Saved data entries
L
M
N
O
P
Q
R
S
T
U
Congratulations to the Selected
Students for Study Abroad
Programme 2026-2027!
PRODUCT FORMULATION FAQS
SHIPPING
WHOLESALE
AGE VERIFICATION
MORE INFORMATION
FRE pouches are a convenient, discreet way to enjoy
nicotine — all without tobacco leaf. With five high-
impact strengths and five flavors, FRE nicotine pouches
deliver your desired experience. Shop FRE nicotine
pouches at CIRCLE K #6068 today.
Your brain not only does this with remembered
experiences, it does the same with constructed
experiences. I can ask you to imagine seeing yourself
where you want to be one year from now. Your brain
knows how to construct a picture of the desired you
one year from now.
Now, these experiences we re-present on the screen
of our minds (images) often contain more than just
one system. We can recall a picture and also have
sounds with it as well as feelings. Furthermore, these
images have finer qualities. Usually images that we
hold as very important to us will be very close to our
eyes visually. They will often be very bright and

* **TO DO**
For this exercise, retype each entry from above exactly as it stands.

* **REPLY TO THE EXERCISE**
L
M
N
O
P
Q
R
S
T
U
Congratulations to the Selected
Students for Study Abroad
Programme 2026-2027!
PRODUCT FORMULATION FAQS
SHIPPING
WHOLESALE
AGE VERIFICATION
MORE INFORMATION
FRE pouches are a convenient, discreet way to enjoy
nicotine — all without tobacco leaf. With five high-
impact strengths and five flavors, FRE nicotine pouches
deliver your desired experience. Shop FRE nicotine
pouches at CIRCLE K #6068 today.
Your brain not only does this with remembered
experiences, it does the same with constructed
experiences. I can ask you to imagine seeing yourself
where you want to be one year from now. Your brain
knows how to construct a picture of the desired you
one year from now.
Now, these experiences we re-present on the screen
of our minds (images) often contain more than just
one system. We can recall a picture and also have
sounds with it as well as feelings. Furthermore, these
images have finer qualities. Usually images that we
hold as very important to us will be very close to our
eyes visually. They will often be very bright and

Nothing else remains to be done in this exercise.